Direct mail has an assured future as an effective means of selling goods and services. But it could be still more assured if it avoided irrelevant targeting, writes Robert Dwek.
July 8, 1996: 'Dear Mr Dwek, If you have already returned the application form from my recent letter, please accept my apologies for writing again.
However, the new American Express Credit Card has so much to offer someone like you I wanted to take this final opportunity to run through the advantages ...'
July 9, 1996: 'Dear Mr Dwek, Thankyou for applying for the American Express Credit Card. After careful consideration, however, I am sorry to have to inform you that your application has not been successful ...'
October 1996: 'Dear Mr Dwek, You might wonder who on earth would consider paying £145 for a Gold Card. And, to be honest, not many people do. Quite simply that's because we only offer The Gold Card for Business Travellers to a very select number of people ...'
Marketing databases are supposed to allow 'sniper-style' targeting nowadays, and companies, especially multinationals like Amex, are meant to be armed with geo-demographic and lifestyle information aimed at penetrating the wallet and psyche of potential customers.
So much for the theory. The reality is that direct mail remains a blunt instrument. An Amex spokeswoman concedes that 'occasional mishaps' occur, usually as a result of inaccurate consumer lists rented in for specific campaigns. An excuse of sorts, but not really good enough for a company which has been praised so highly for its use of direct-marketing in recent years.
Witness another example of the blunderbuss approach: a middle-aged, very socially minded woman was fed up with a major charity mailing her with constant appeals for cash. So she wrote, asking them not to write anymore.
She explained she had already given all she could and that no amount of correspondence would change that. On the contrary, this would put the charity in a very bad light, revealing them to be wasteful of their resources.
The mailings continued and the woman stopped donating to them.
But for every cock-up there are many apparent successes. 'We wouldn't carry on with it if it didn't work,' says the Amex spokeswoman. Certainly, the figures show a massive pick-up in direct mail's popularity: UK direct mail items sent in 1991 were just over two billion, according to the Direct Marketing Information Service (DMIS), and the 1996 figure is expected to exceed three billion. This, despite all the summer postal strikes.
The Direct Marketing Association (DMA) estimates total spend on direct mail in 1995 at well over £1 billion.
So who's behind the surge in popularity? Supermarkets (Tesco and Sainsbury's loyalty schemes have resulted in hundreds of mailings each month), publishers (The Times and Telegraph have embraced 'below-the-line' big time in their long-running circulation war), credit card companies (135 new cards were launched in 1996), direct insurers (the fastest growing direct mail group), financial services companies (accounting for a third of all direct mail) and general insurance companies (the biggest user of direct mail, along-side publishers and credit card companies, with a 10% volume share).

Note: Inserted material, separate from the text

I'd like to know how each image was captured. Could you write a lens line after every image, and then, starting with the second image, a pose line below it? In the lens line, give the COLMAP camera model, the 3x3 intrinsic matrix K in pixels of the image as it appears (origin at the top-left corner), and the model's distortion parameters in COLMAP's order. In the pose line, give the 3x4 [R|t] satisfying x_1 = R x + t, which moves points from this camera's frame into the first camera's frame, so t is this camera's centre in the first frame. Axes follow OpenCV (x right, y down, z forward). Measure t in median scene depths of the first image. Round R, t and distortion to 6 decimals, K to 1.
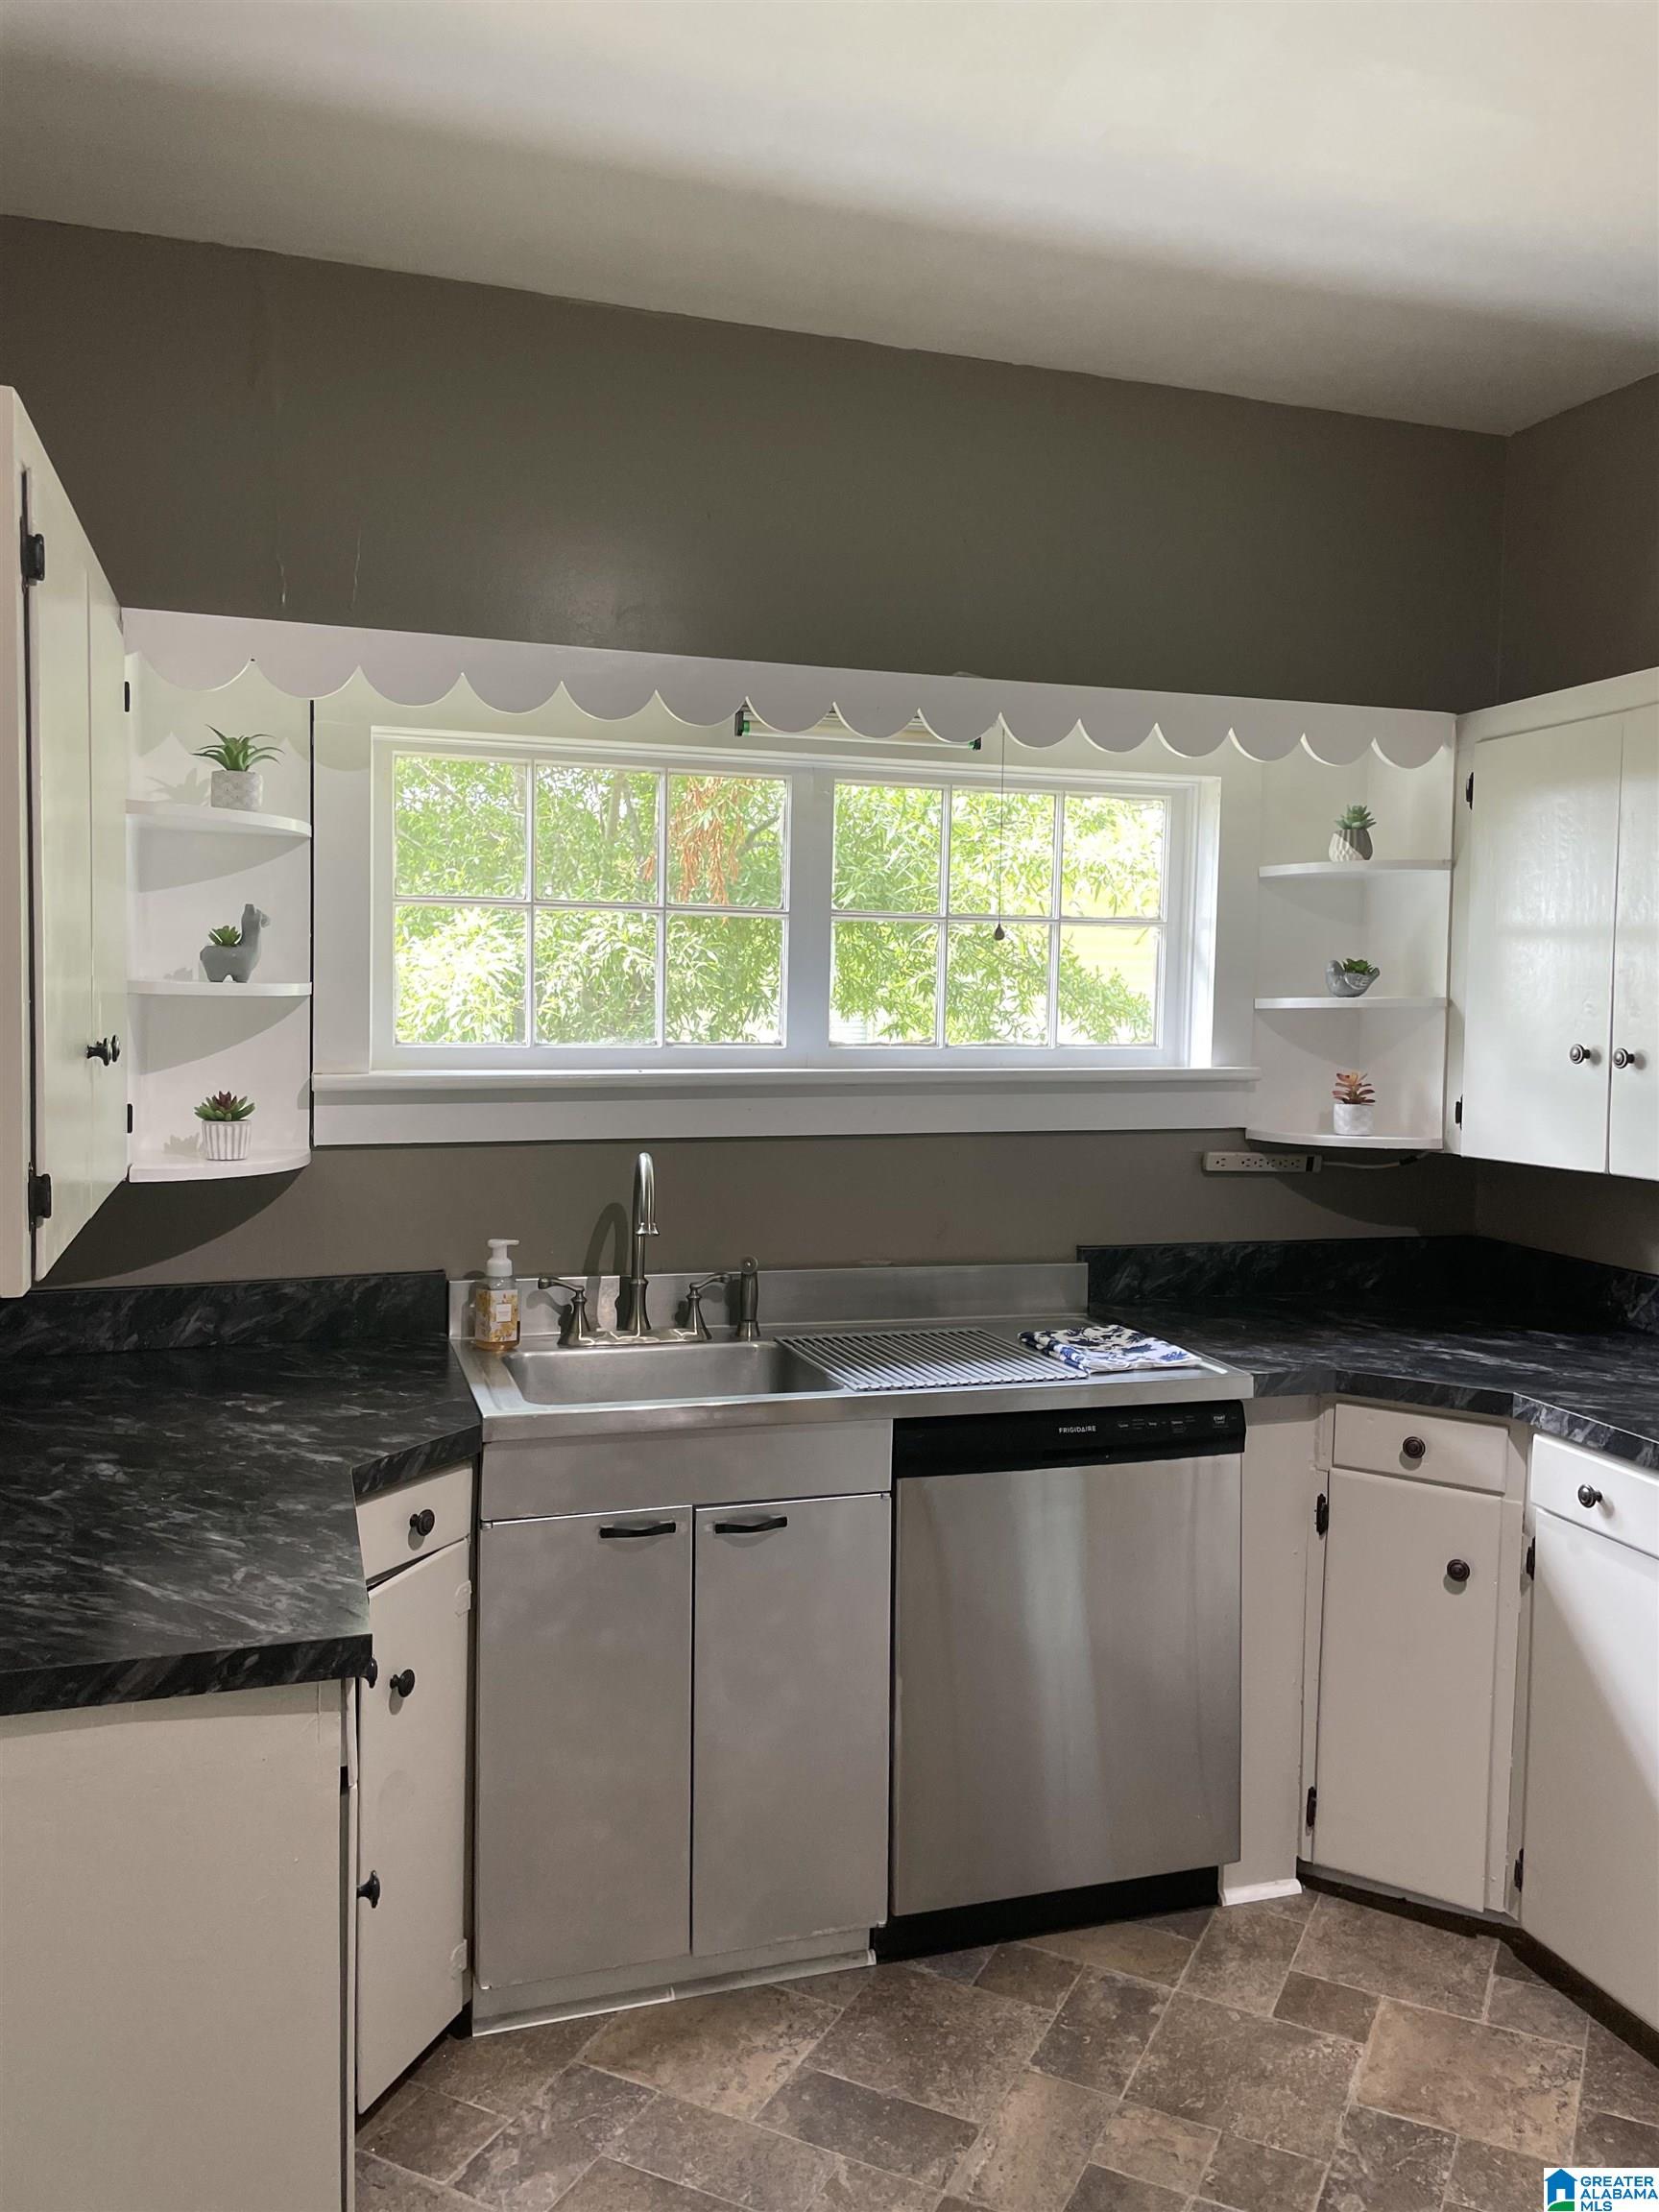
lens RADIAL K [[1663.0, 0, 842.8], [0, 1663.0, 1095.6], [0, 0, 1]] dist [0.087439, -0.115766]
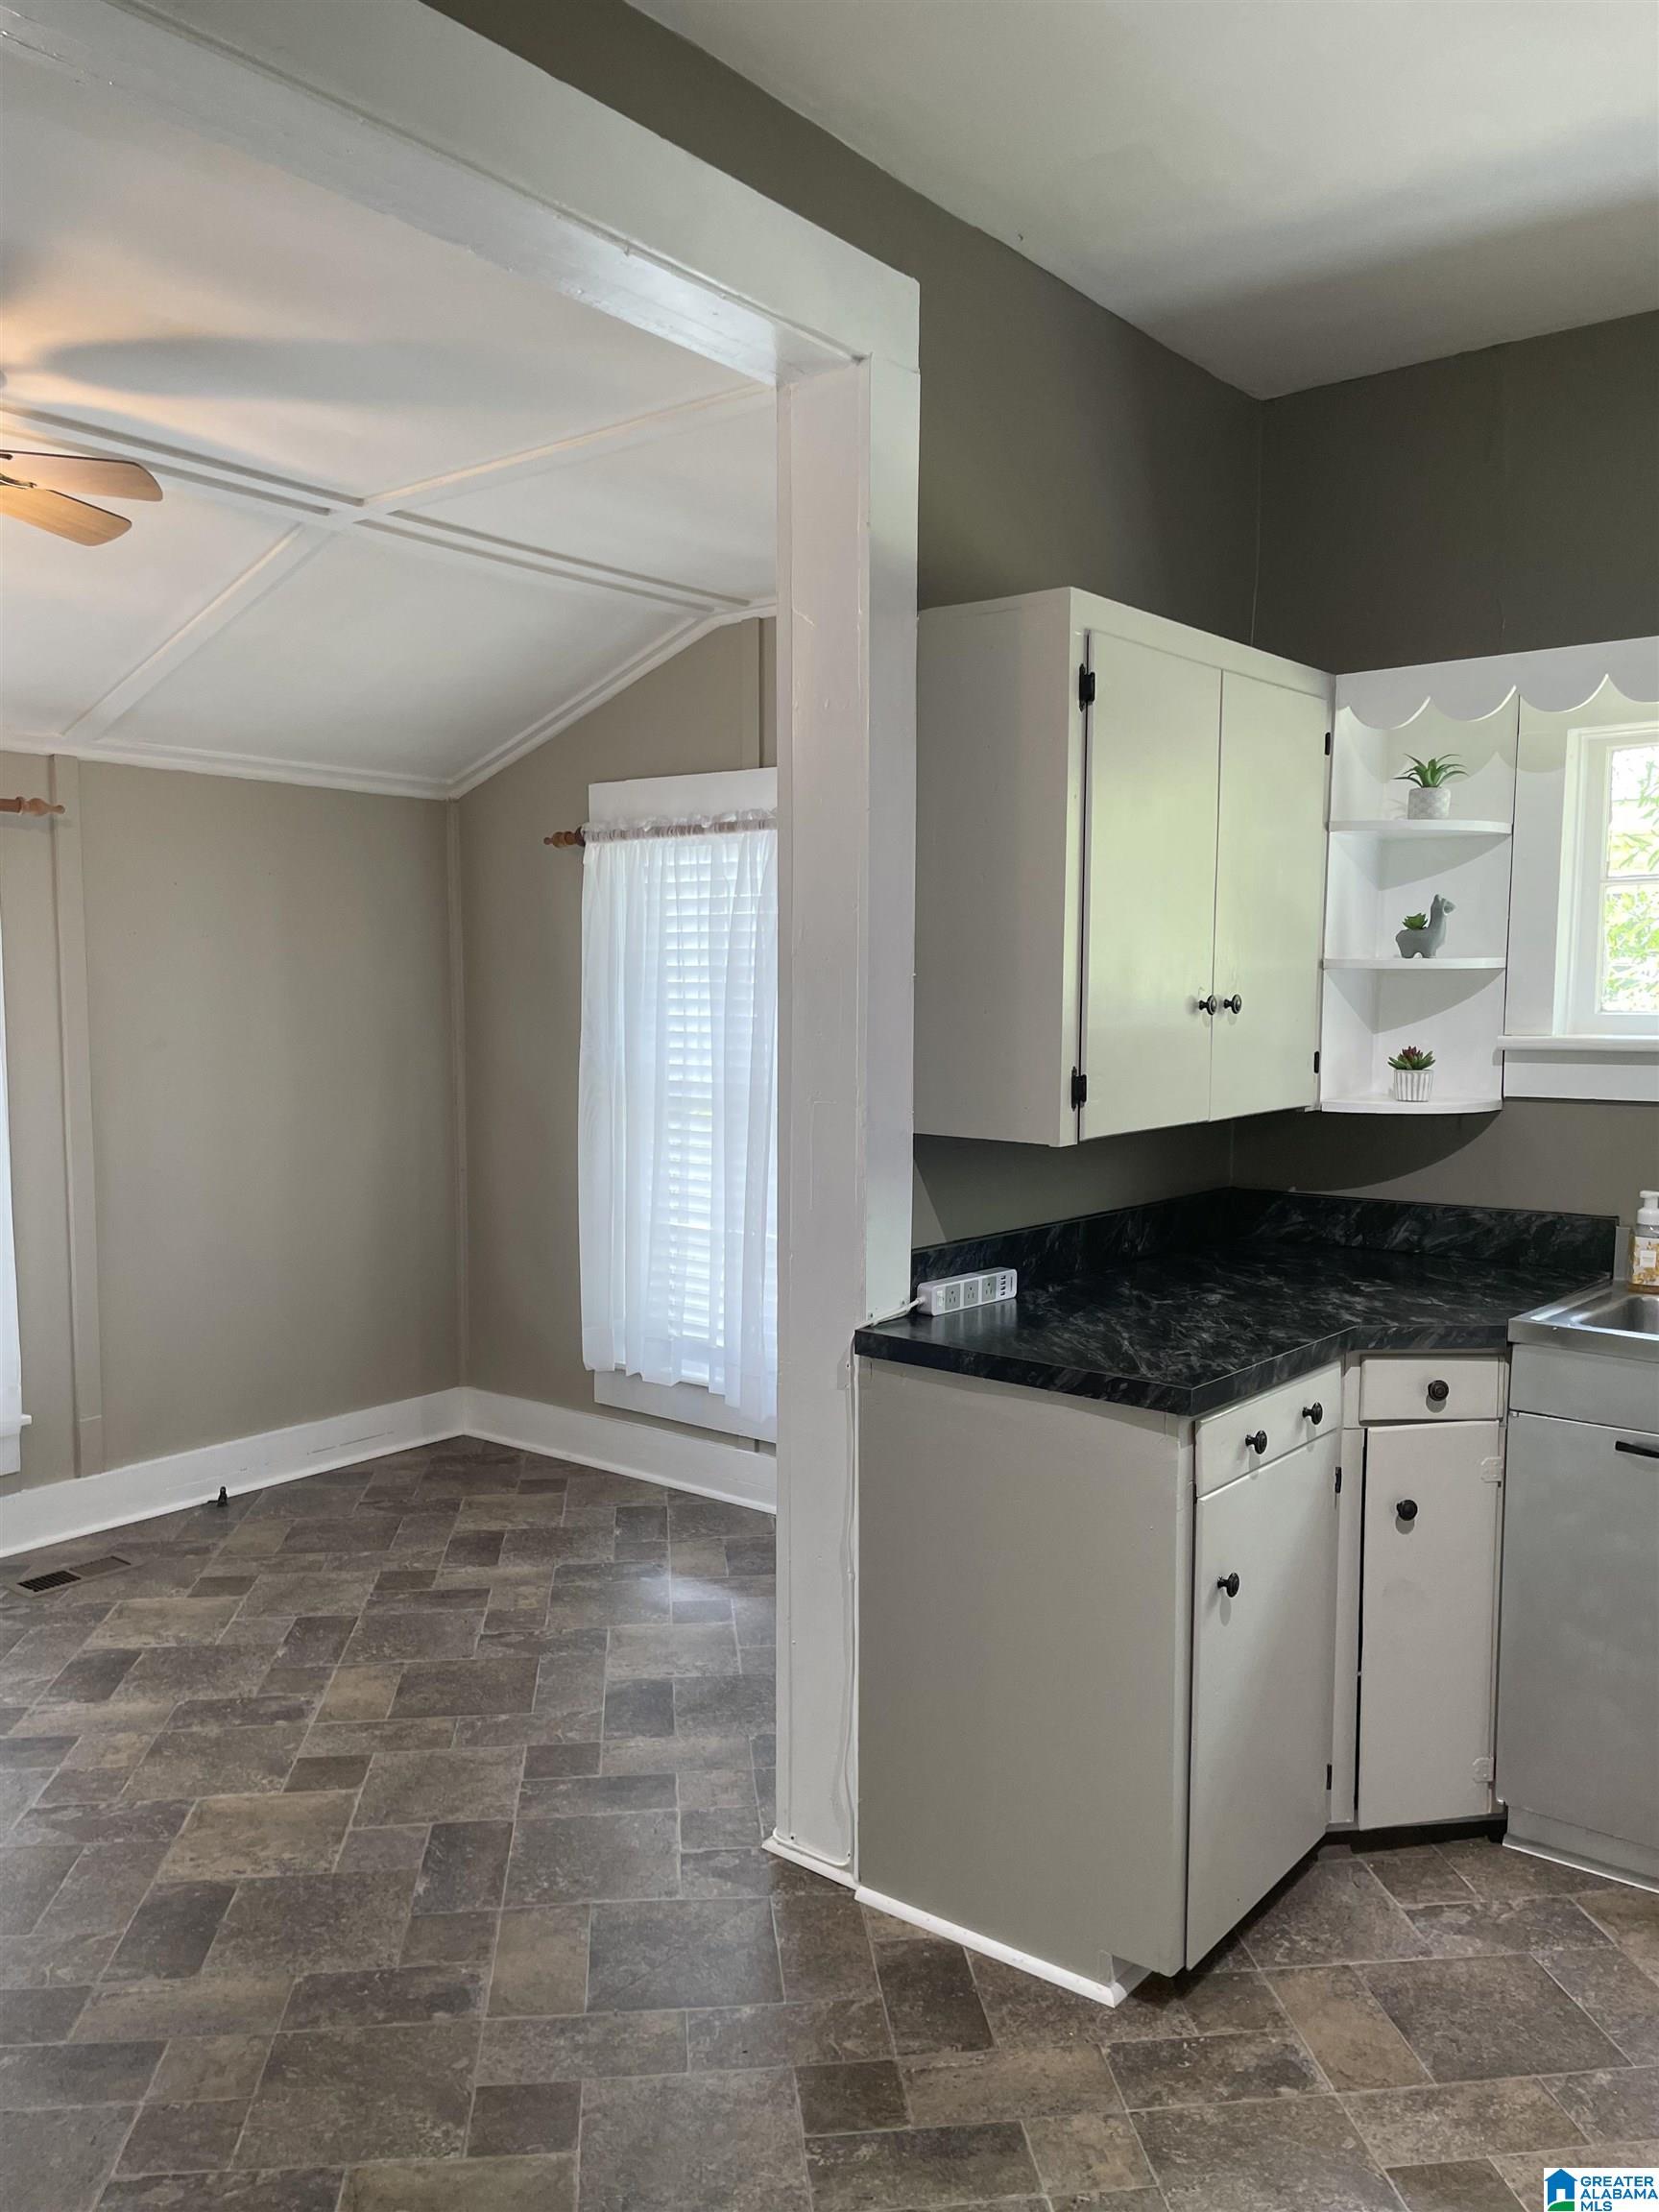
lens RADIAL K [[1663.0, 0, 841.2], [0, 1663.0, 1116.7], [0, 0, 1]] dist [0.087439, -0.115766]
pose [[0.555488, 0.055778, -0.829652, 1.638794], [-0.044467, 0.998313, 0.037345, 0.083666], [0.830335, 0.016147, 0.557031, -0.174236]]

Overall, the number of companies in Britain using direct mail has leapt by a staggering 75% in two years.
All the signs are that direct mail is set to continue its dramatic growth.
BT, for example, has over the past year seen its share of total telecoms direct mail fall from 49% to 11% because of a flood of new entries to the market. Its response? 'We've gone from mailing tens of thousands to tens of millions of pieces a year,' says a bullish BT marketing man.
How much are consumers influenced by direct mail? More, it would seem, than they care to admit. A recent survey by DIMS asked grocery shoppers if they were likely to visit a store after receiving a mail shot. While only 26% said yes, 36% actually made the visit. The discrepancy was even greater for supermarkets (28% against 48%) and department stores (27% against 49%), which suggests that, in spite of the junk mail perceptions, the medium is a formidable Trojan horse when it comes to storming the Englishman's castle.
There are threats to direct mail's dominance. There's telemarketing, which for the first time ever has overtaken direct mail in terms of expenditure.
The DMA's 1995 Census put telemarketing expenditure at £1.75 billion compared with direct mail's £1.35billion. Yet not so long ago telemarketing was seen as too intrusive by privacy-minded Brits. Another threat comes from Direct Response Television (DRTV), which showed the biggest increase in spend between 1994-5 of any direct-marketing medium: up by 68% to almost £400 million. Moreover, the Royal Mail/ DMA Direct Marketing awards this year gave their top gong to a DRTV campaign (from Daewoo Cars), marking a break with tradition.
Despite these young guns, and for all the hype about new channels of electronic communication, direct mail has an assured future. However, it would be that bit more assured if it could avoid irrelevant targeting. Perhaps Amex should send letter beginning: 'Dear Mr Dwek, as a valued potential customer, we apologise profusely for wasting your time'.